Fridtjof Nansen

Fridtjof Nansen

Fridtjof Nansen was born at Store Frĝen, near Oslo, Norway. In school Nansen excelled in the sciences and in drawing and, upon entering the University of Oslo in 1881, decided to major in zoology. In the next fifteen years he united his athletic ability, his scientific interests, his yearning for adventure, and even his talent for drawing in a series of brilliant achievements that brought him international fame. He was the zoological curator at the Bergan and Oslo zoos, and was the first person to explore the interior of Greenland. In 1895 he led a polar expedition that got closer to the North Pole than anyone had before.

Nansen interrupted his research in 1905 to urge the independence of Norway from Sweden and, after the dissolution of the Union, served as his country's minister to Great Britain until May of 1908. In the next few years he led several oceanographic expeditions into polar regions, but once the world was plunged into war in 1914 and exploration was halted, he became increasingly interested in international political affairs.

For almost a year in 1917-1918, as the head of a Norwegian delegation in Washington, D. C., Nansen negotiated an agreement for a relaxation of the Allied blockade to permit shipments of essential food. In 1919, he became president of the Norwegian Union for the League of Nations and at the Peace Conference in Paris was an influential lobbyist for the adoption of the League Covenant and for recognition of the rights of small nations. From 1920 until his death he was a delegate to the League from Norway.

In the spring of 1920, the League of Nations asked Nansen to undertake the task of repatriating the prisoners of war, many of them held in Russia. Moving with his customary boldness and ingenuity, and despite restricted funds, Nansen repatriated 450,000 prisoners in the next year and a half.

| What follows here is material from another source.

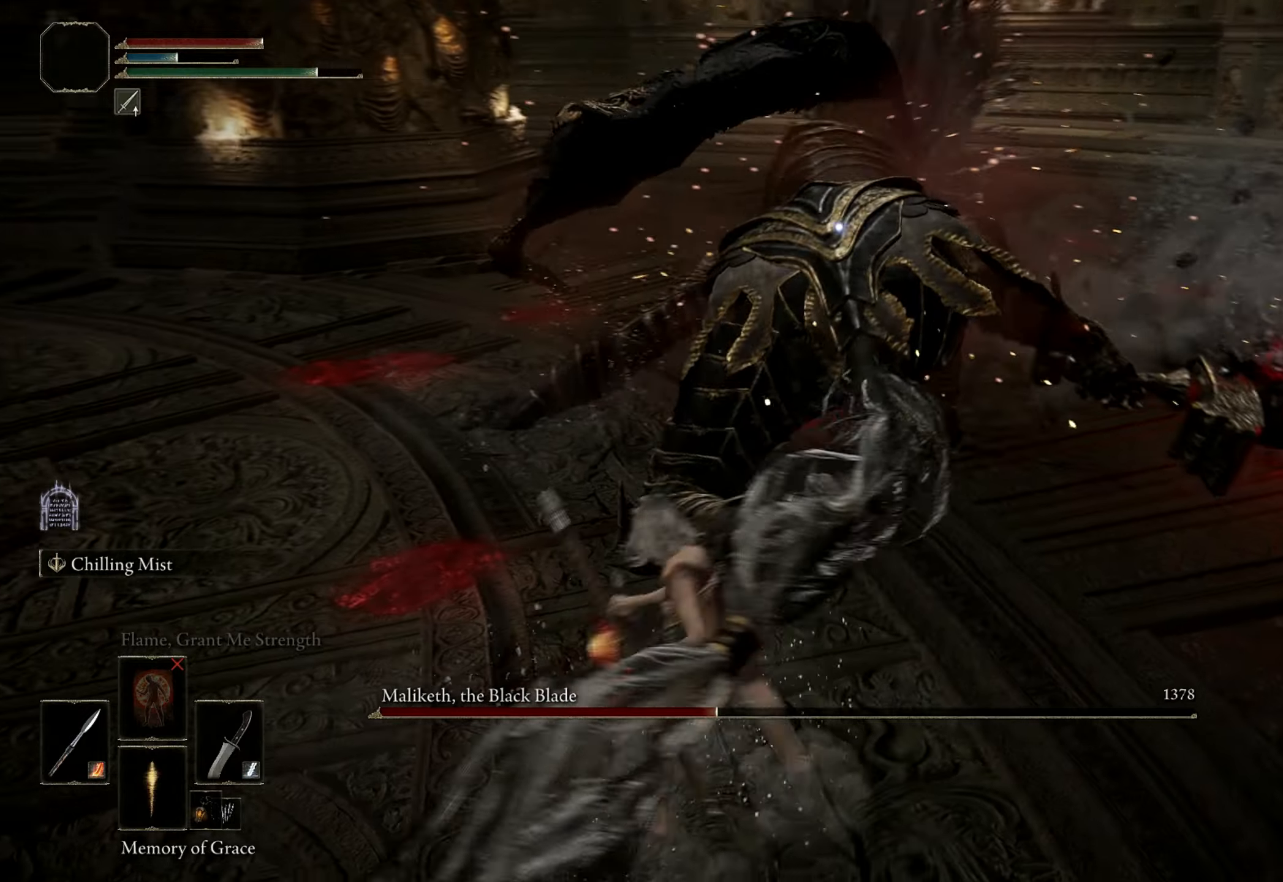
{"keys": ["w"], "mouse": [], "events": [[350, "mouse_left", "down"], [500, "mouse_left", "up"]]}
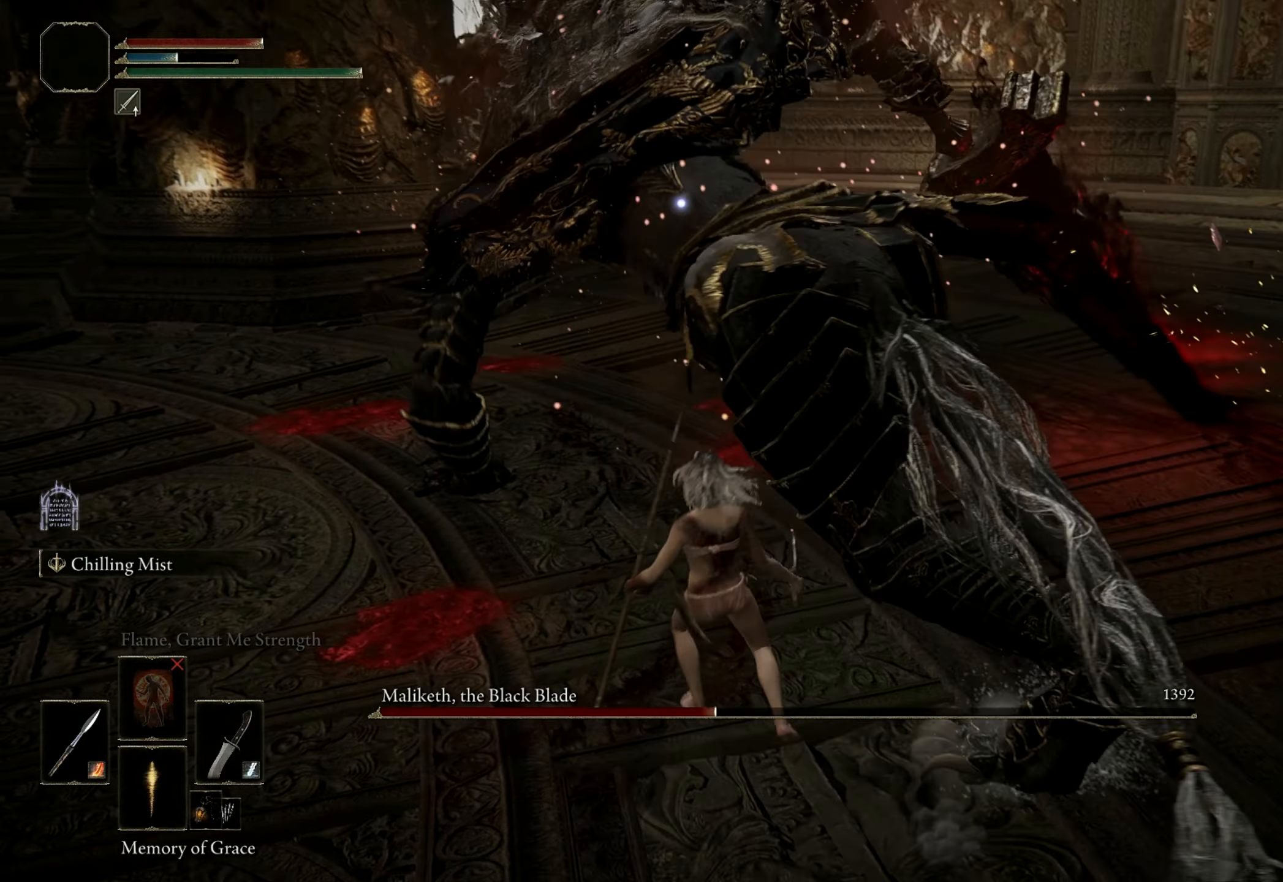
{"keys": [], "mouse": [], "events": [[367, "w", "up"]]}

In June, 1921, the Council of the League, spurred by the International Red Cross and other organizations, instituted its High Commission for Refugees and asked Nansen to administer it. For the stateless refugees under his care Nansen invented the "Nansen Passport", a document of identification which was eventually recognized by fifty-two governments. In the nine-year life of this Office, Nansen ministered to hundreds of thousands of refugees - Russian,Turkish, Armenian, Assyrian, Assyro-Chaldean - utilizing the methods that were to become classic: custodial care, repatriation, rehabilitation, resettlement, emigration, integration.

The Red Cross in 1921 asked Nansen to take on yet a third humanitarian task, that of directing relief for millions of Russians dying in the famine of 1921-1922. Help for Russia, then suspect in the eyes of most of the Western nations, was hard to muster, but Nansen pursued his task with awesome energy. In the end he gathered and distributed enough supplies to save a staggering number of people, the figures quoted ranging from 7,000,000 to 22,000,000.

In 1922 at the request of the Greek government and with the approval of the League of Nations, Nansen tried to solve the problem of the Greek refugees who poured into their native land from their homes in Asia Minor after the Greek army had been defeated by the Turks. Nansen arranged an exchange of about 1,250,000 Greeks living on Turkish soil for about 500,000 Turks living in Greece, with appropriate indemnification and provisions for giving them the opportunity for a new start in life.

Nansen's fifth great humanitarian effort, at the invitation of the League in 1925, was to save the remnants of the Armenian people from extinction. He drew up a political, industrial, and financial plan for creating a national home for the Armenians in Erivan that foreshadowed what the United Nations Technical Assistance Board and the International Bank of Development and Reconstruction have done in the post-World War II period. The League failed to implement the plan, but the Nansen International Office for Refugees later settled some 10,000 in Erivan and 40,000 in Syria and Lebanon.

Nansen died on May 13, 1930, and was buried on May 17, Norway's Independence Day.